If one disregards the early 'pieces' for string quartet (1954/55), five miniatures of extreme brevity following Anton Webern, it took the composer Dieter Schnebel a very long time before he finally came to terms with the genre of the string quartet . The four-movement string quartet 'in space' dates back to 2005/06, which, like many of Schnebel's works since the late XNUMXs, is intended to be an overall view: a string quartet 'quintessentially', incorporating the history, possibilities and formal aspects of the genre and musically about it - for example in the applied composition techniques or through quotations - providing information. Even if one can argue about the success of this concept: the French Quatuor Diotima, who is responsible for playing Schnebel's works on this NEOS production, is able to captivate with his performance and thus also make up for some weaknesses in the musical conception.

The ensemble's approach, which is impressive both technically and in terms of interpretation, is evidence of great skill and – what is even more valuable – well thought-out music-making in terms of sound. The precision with which the four musicians tackle the work and its sometimes extreme demands, sometimes groping, sometimes playing eruptively, sometimes using their feet and sometimes the bow to give the rhythm, is astonishingly light-footed, even down to the most unusual playing techniques. Luckily, this approach robs the work of some of its show character. However, the aspect of spatial implementation is less successful: a composition in which the movements and changing positions of the musicians are significant in relation to one another loses an important dimension in a stereo recording if one does not decide to do so - and this would be a task for the recording technology – to make the missing audible elsewhere. Unfortunately, that gets stuck here, which in the end is at the expense of the music.

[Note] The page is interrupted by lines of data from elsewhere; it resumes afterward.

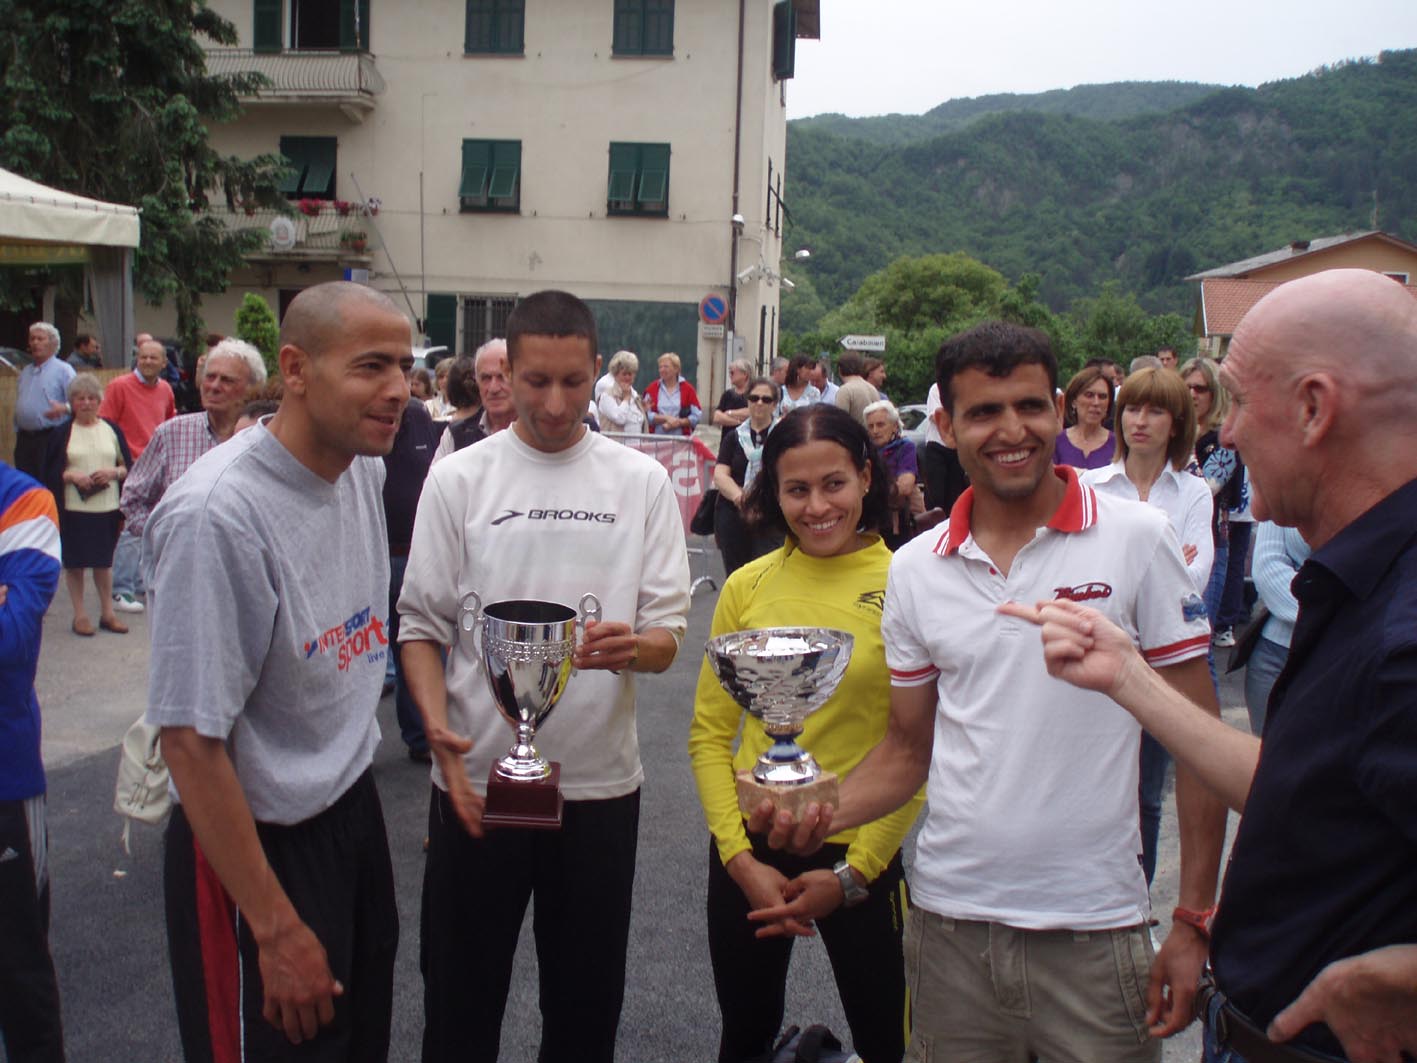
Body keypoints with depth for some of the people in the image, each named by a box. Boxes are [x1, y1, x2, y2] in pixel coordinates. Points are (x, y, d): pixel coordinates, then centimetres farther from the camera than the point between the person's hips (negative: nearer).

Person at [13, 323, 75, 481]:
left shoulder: (63, 370, 0)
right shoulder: (25, 372, 21)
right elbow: (18, 407, 24)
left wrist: (65, 408, -32)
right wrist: (18, 433, 18)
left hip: (51, 438, -6)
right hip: (24, 439, 7)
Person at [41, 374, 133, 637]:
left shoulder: (112, 429, 8)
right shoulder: (62, 433, 3)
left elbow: (129, 466, 9)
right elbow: (49, 472, 2)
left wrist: (114, 472, -10)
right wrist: (72, 476, -15)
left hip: (107, 507, 1)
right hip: (73, 508, -1)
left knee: (104, 560, 9)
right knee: (74, 561, 3)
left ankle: (107, 612, 19)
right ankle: (79, 615, 13)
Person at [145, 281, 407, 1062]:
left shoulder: (363, 466, -2)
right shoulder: (217, 513, -25)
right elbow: (190, 739, -23)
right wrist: (277, 928, -20)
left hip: (354, 809, 8)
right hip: (257, 844, -7)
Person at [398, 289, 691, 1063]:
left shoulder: (641, 482, 2)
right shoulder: (457, 480, 0)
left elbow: (667, 638, 0)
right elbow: (422, 627, 1)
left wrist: (629, 648, -24)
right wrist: (438, 729, -16)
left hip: (600, 784, 1)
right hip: (476, 781, -1)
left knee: (586, 1000, 14)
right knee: (461, 999, 11)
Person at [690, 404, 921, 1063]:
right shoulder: (748, 587, -2)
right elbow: (710, 733, 1)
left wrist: (854, 869, -10)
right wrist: (739, 857, -7)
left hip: (858, 853, -2)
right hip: (749, 851, 3)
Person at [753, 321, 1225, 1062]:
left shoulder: (1137, 539, -6)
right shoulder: (914, 570, 3)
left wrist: (1194, 922, -7)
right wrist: (824, 813, -8)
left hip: (1092, 927, -2)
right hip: (950, 920, 3)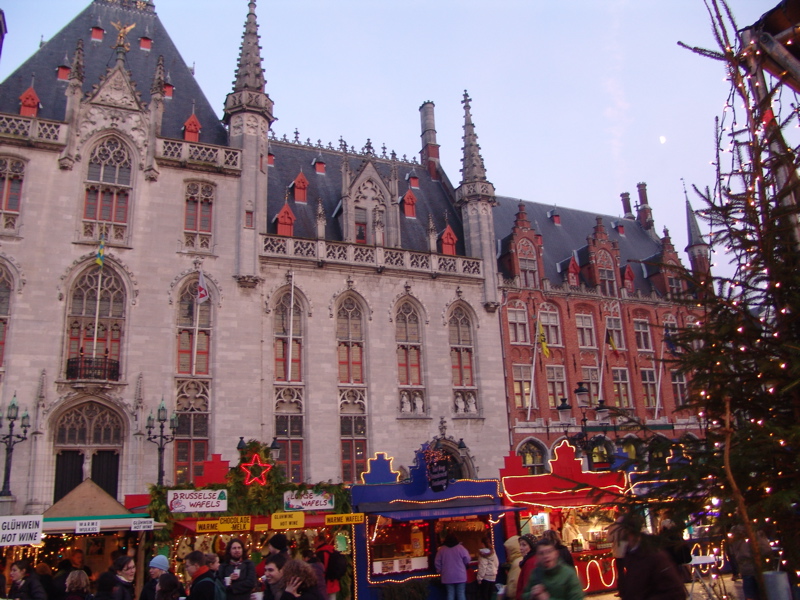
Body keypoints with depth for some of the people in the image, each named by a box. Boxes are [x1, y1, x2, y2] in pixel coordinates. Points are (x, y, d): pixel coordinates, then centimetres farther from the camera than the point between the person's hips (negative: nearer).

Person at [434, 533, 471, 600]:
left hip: (448, 576, 2)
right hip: (460, 576, -2)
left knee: (450, 594, 8)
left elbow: (437, 562, 5)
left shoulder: (441, 549, 1)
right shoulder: (460, 548, -7)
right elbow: (467, 560, -1)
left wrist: (440, 571, 19)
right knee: (461, 594, 4)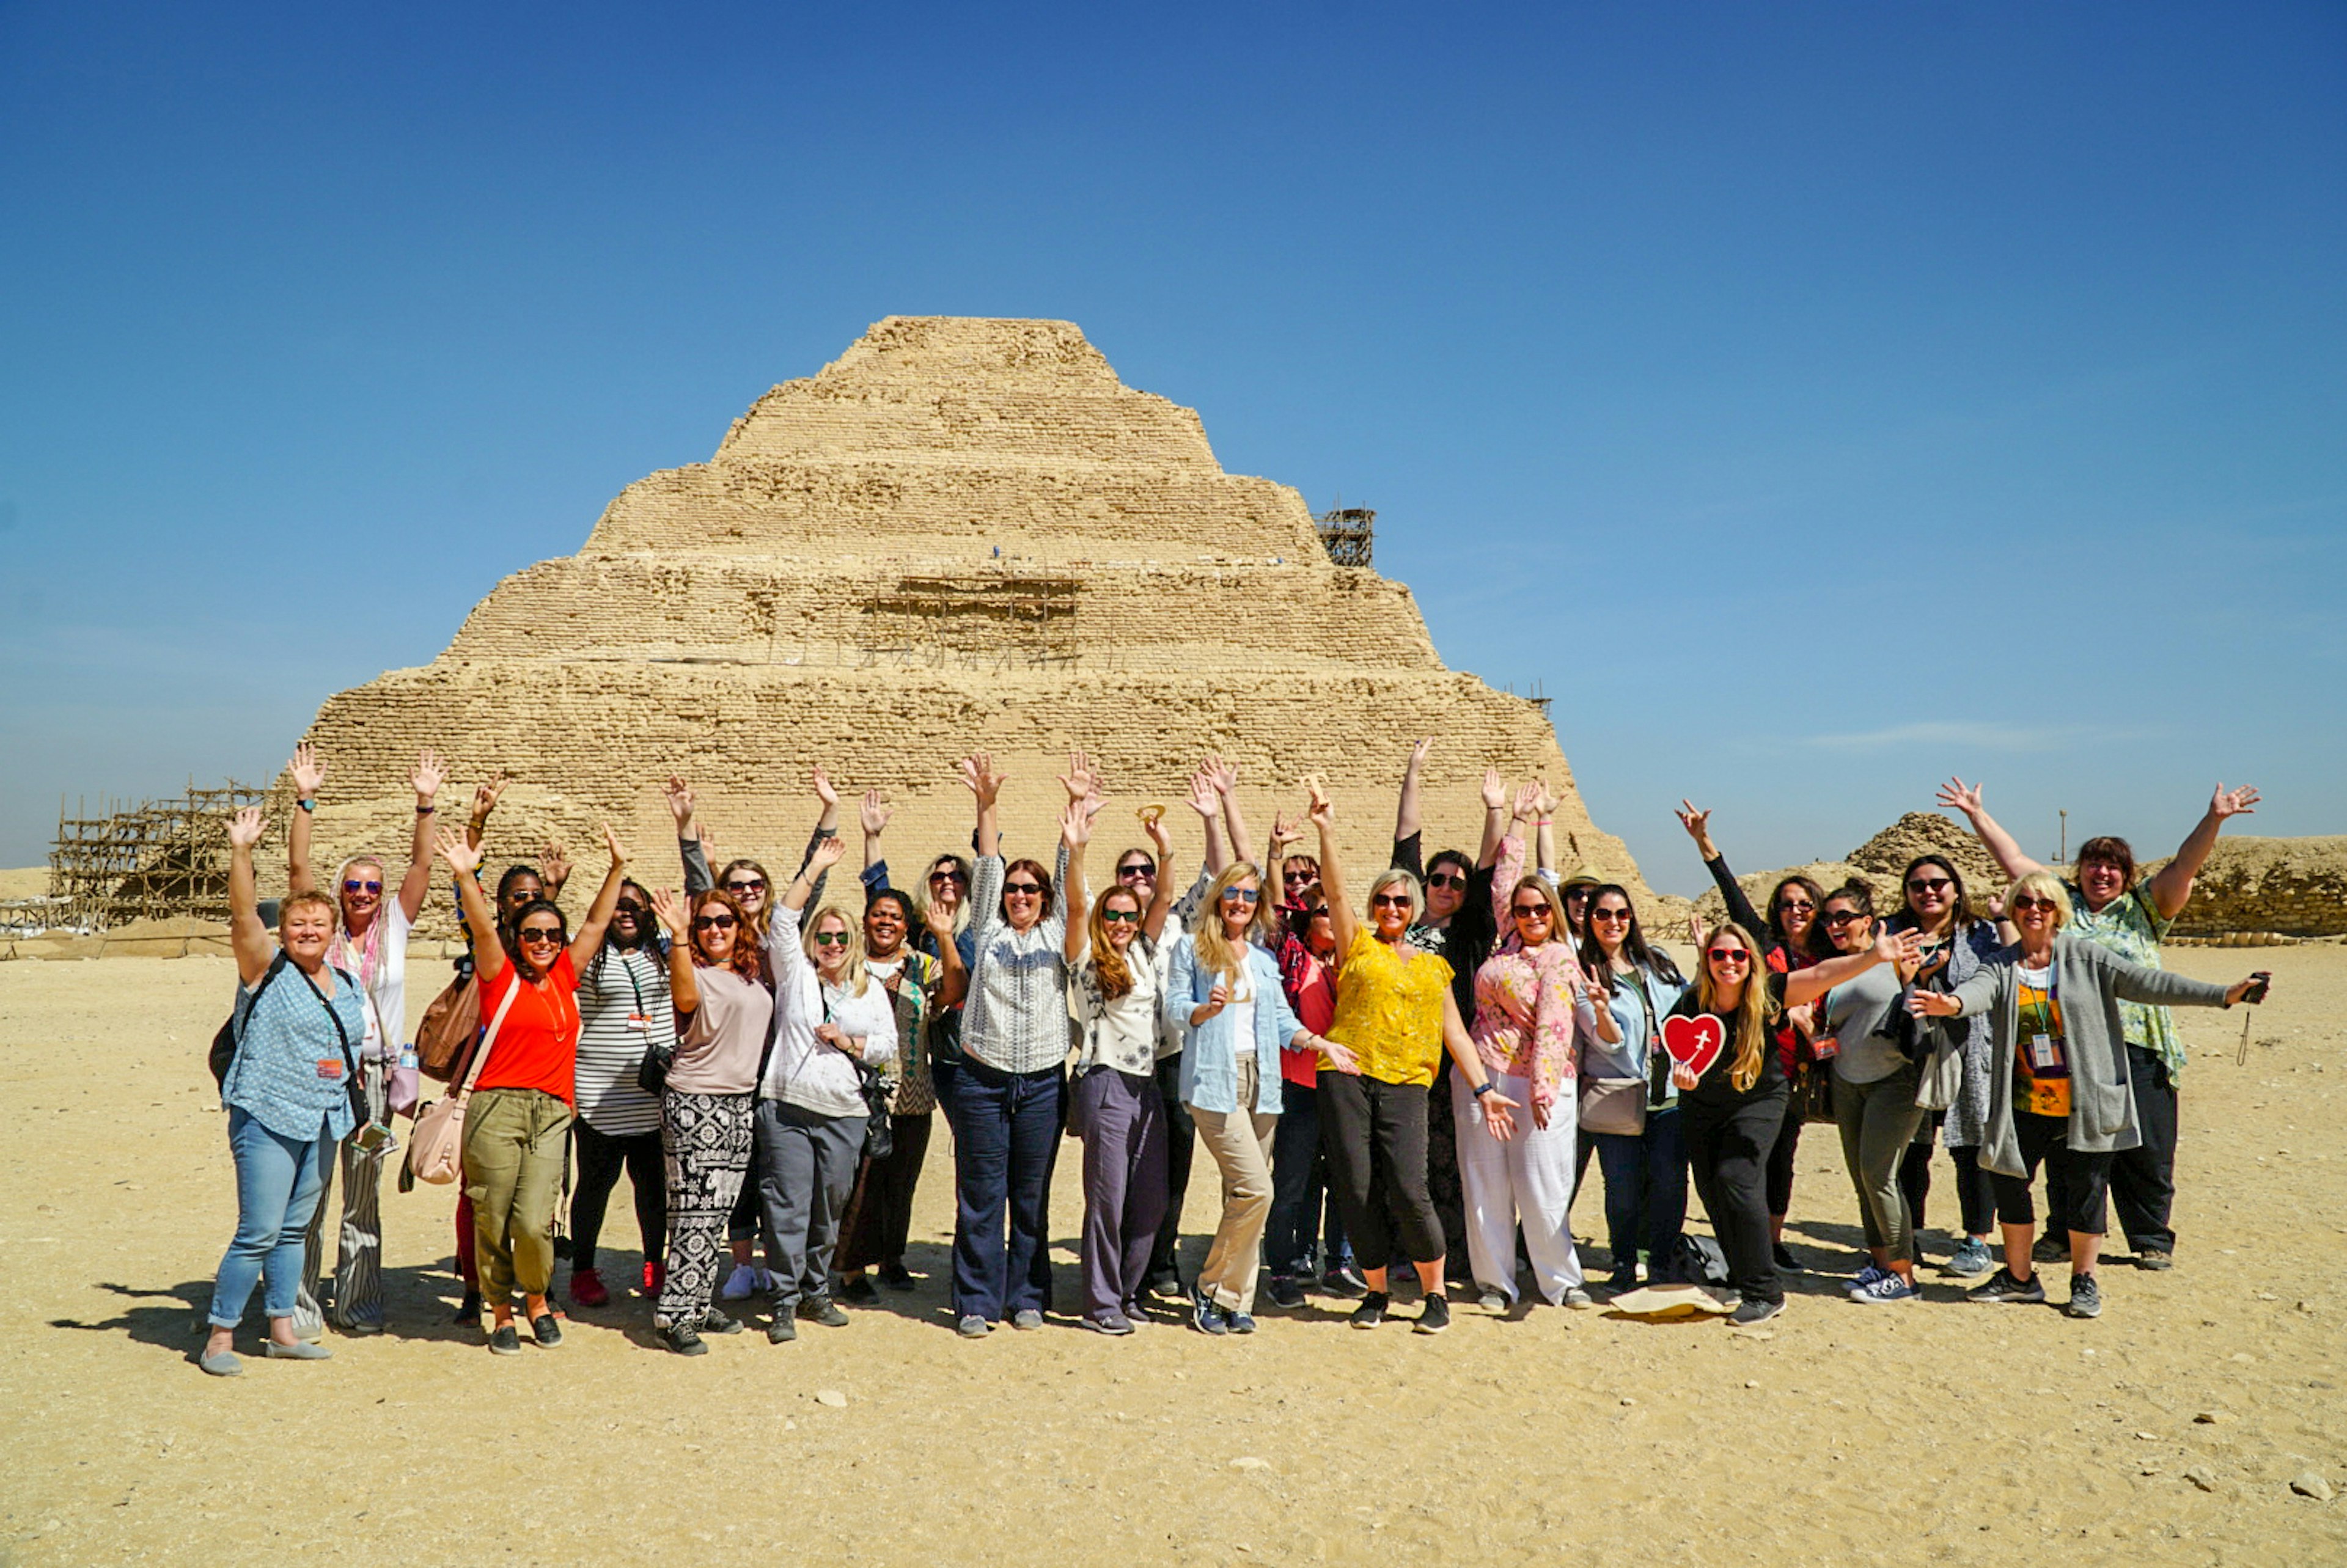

The Quatuor Diotima also tackles the 'Five Pieces' in a thrilling manner, which impresses with its sophisticated implementation of the compressed musical language. The second string quartet with voices (2000-07), however, is a difficult piece to endure. The reason for this is the never-ending penetrance with which the listener is made the slave of a composed didactics of listening, behind which lies a combination of Freudian psychoanalysis and compositional showing. Some others, especially the Schnebel apologists who go into raptures with every new piece, may like that; But I feel like a child who can read perfectly, but is still supposed to be taught the alphabet by the teacher: music and language double, the rhythmically articulated text interjections of the two speakers (speakers: Katarina Rasinski and Michael Hirsch) say exactly, what happens (and what the work and movement titles clearly formulate with the rule of three 'remember - repeat - work through') so that you can really understand it. And then the joy of the excellent musical implementation doesn't help much when listening.